● **Activity**
Search the listing for the word "input". Copy every line where it is found.

● **Data for analysis**
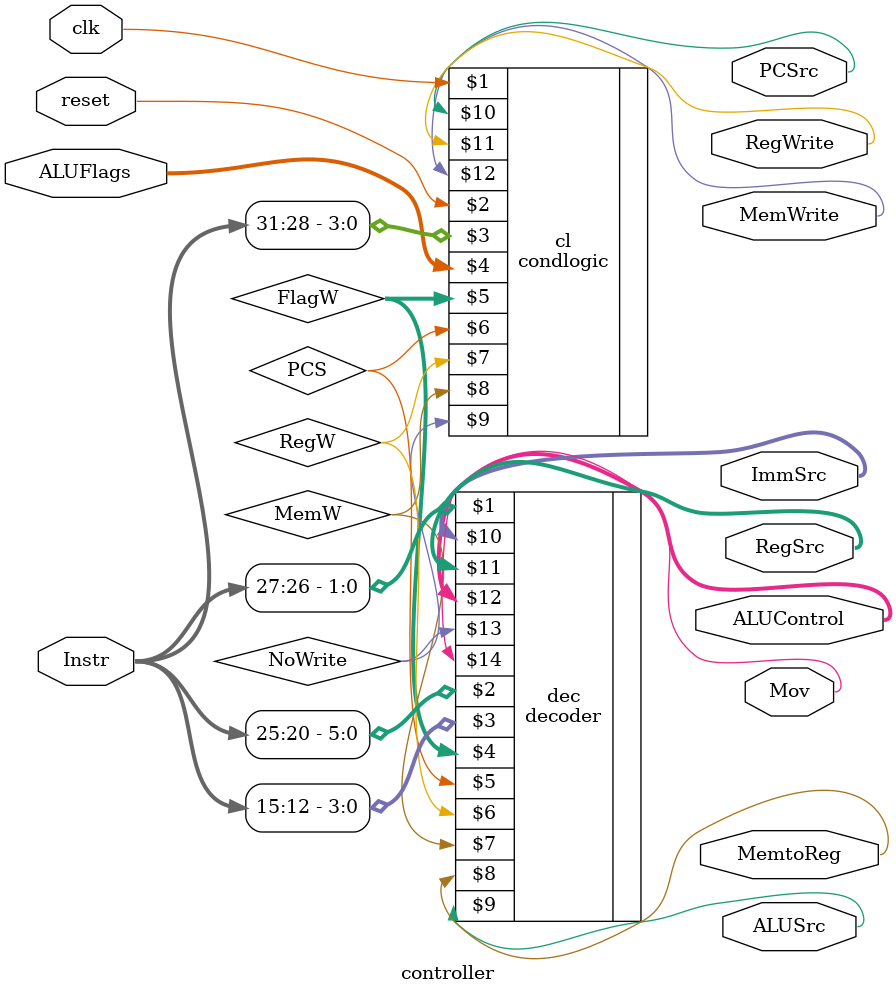
<source format=sv>
module controller(clk, reset, Instr, ALUFlags, RegSrc, RegWrite, ImmSrc, ALUSrc, ALUControl, MemWrite, MemtoReg, PCSrc, Mov);

	//PORTS
	input logic clk, reset;
	input logic [31:12] Instr;
	input logic [3:0] ALUFlags;
	output logic [1:0] RegSrc;
	output logic RegWrite;
	output logic [1:0] ImmSrc;
	output logic ALUSrc;
	output logic [1:0] ALUControl;
	output logic MemWrite, MemtoReg;
	output logic PCSrc;
	output logic Mov;

	//SIGNALS
	logic [1:0] FlagW;
	logic PCS, RegW, MemW;
	logic NoWrite;


	decoder dec(Instr[27:26], Instr[25:20], Instr[15:12], FlagW, PCS, RegW, MemW,
					MemtoReg, ALUSrc, ImmSrc, RegSrc, ALUControl, NoWrite, Mov);
					
	condlogic cl(clk, reset, Instr[31:28], ALUFlags, FlagW, PCS, RegW, MemW, NoWrite,
					 PCSrc, RegWrite, MemWrite);
	
	
endmodule

</source>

● **Result of this exercise**
	input logic clk, reset;
	input logic [31:12] Instr;
	input logic [3:0] ALUFlags;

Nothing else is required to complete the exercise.